The lawsuit started seven years ago with three Republicans — Aaron Downing, now deceased, Jim Crawford, and David Thompson.
“We constantly pushed this thing because it is the right thing to do. Even up the money. then you take politics back to conceptualize and accomplish a program. Let them advertise what they believe. let conservatives advertise. We win almost every time.
They challenged the $500 annual limit on an individual contribution to a political candidate, (2) the $500 limit on an an individual contribution to a non- political party group, (3) annual limits on what a political party—including its subdivisions—may contribute to a candidate, and (4) the annual aggregate limit on contributions a candidate may accept from nonresidents of Alaska.

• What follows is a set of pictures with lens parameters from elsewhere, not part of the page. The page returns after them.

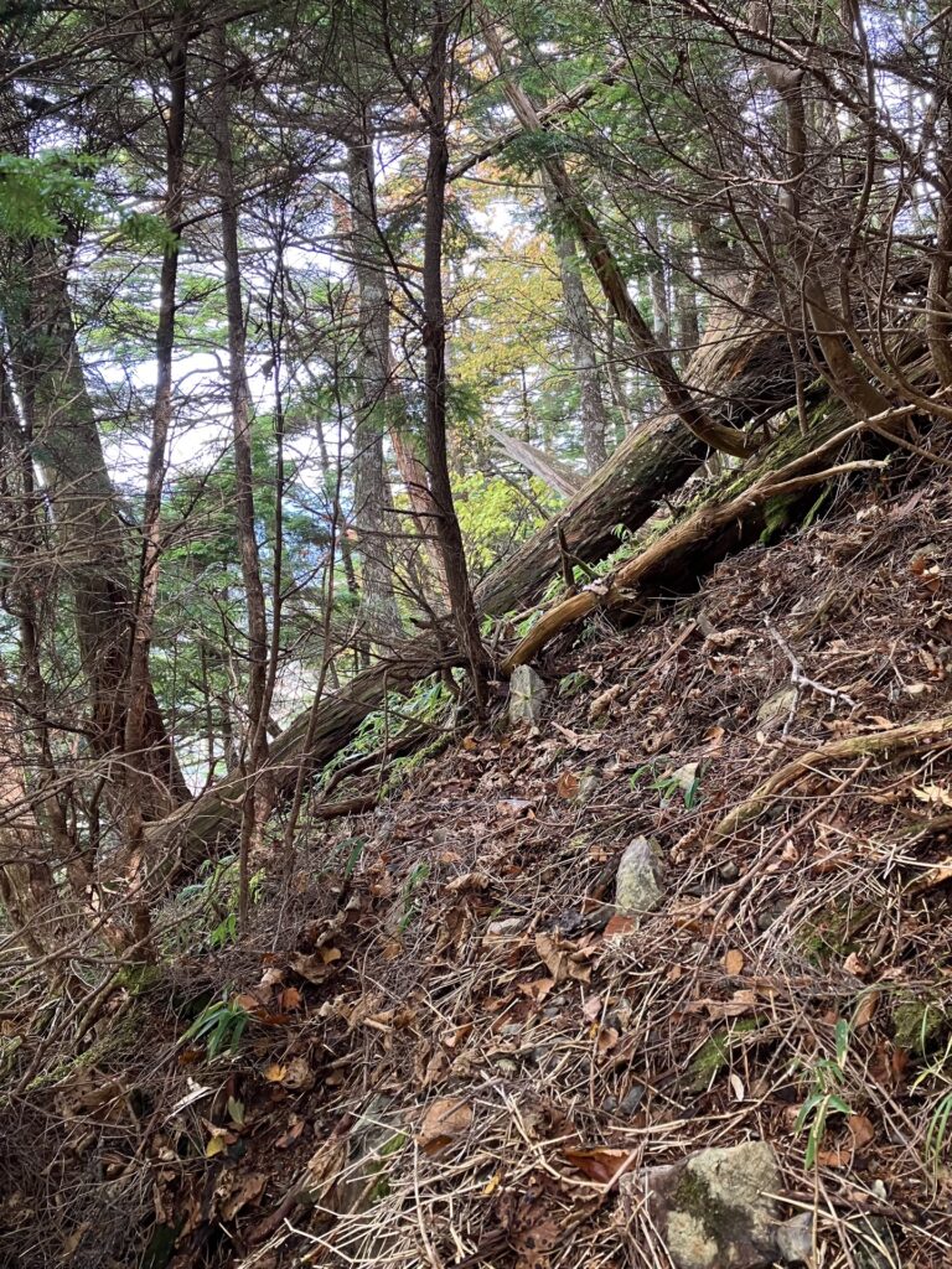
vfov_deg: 63.4
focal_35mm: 28
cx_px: 476
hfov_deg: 49.7
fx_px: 1027
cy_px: 634
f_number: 1.8
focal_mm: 3.99
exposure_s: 1/85
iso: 80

According to Brena, “the Ninth Circuit panel affirmed its earlier decision with regard to those matters not appealed to the Supreme Court. The Ninth Circuit panel affirmed its earlier decision, in the State of Alaska’s favor, upholding the Alaska $5,000 contribution limit for a political party to a candidate and it also affirmed its earlier decision, in Plaintiffs’ favor, striking down as unconstitutional the Alaska $3,000 contribution limit for total out‑of‑state contributions.”
Issues Reversed: In Plaintiffs’ favor, the Ninth Circuit panel reversed its earlier decision on both issues Plaintiffs appealed to the Supreme Court. The majority panel held that “[w]hen the government restricts speech, it bears the burden of proving the constitutionality of its actions.” It must do so by furthering a “sufficiently important state interest” to avoid “actual quid pro quo corruption or its appearance” and the restriction much be “closely drawn” to that state interest. The majority panel did a detailed application of the five Randall factors, designed to determine the constitutionality of restrictions on free speech imposed by campaign contribution limits, to the facts in Alaska. The majority held Alaska had failed to meet its burden of showing that the $500 individual‑to‑candidate contribution limit and that the $500 individual‑to‑political group contribution limit were not “closely drawn” to meet the state’s interest. In particular, the majority seemed concerned that (1) such restrictive campaign contribution limits would make it too difficult for challengers to raise sufficient funds and run competitive campaigns against incumbents, (2) the annual limits favored incumbents because challengers do not fund raise in off-election years while incumbents do fund raise in off‑election years, (3) there was no inflation adjustment on the campaign contribution limit making it more restrictive over time, and (4) there was no special justification for such restrictive campaign contribution limits. The minority judge on the panel dissented from the majority opinion.
Robin O. Brena and Laura S. Gould with Brena, Bell & Walker, P.C. and Erin Murphy and Paul D. Clement with Kirkland & Ellis LLP represented the Plaintiffs.
Brena said, “It is good day for free speech in Alaska. Alaska’s restrictive campaign contribution limits broadly restricted free speech without serving a legitimate state interest or being narrowly drawn to avoid imposing an unnecessary burden on Alaskan’s rights to free speech. In this age of Citizens United, when large donors may contribute unlimited funds to independent expenditure groups to influence an election, the restrictive campaign contribution limits in Alaska just mean the candidates have a harder time being heard while large, private independent expenditure groups dominate the discussion. We need to protect our rights to free speech and protect our election process for the candidates that are responsible to the voters. The majority on the Ninth Circuit panel provided an excellent constitutional analysis and protected Alaskan’s free speech rights.”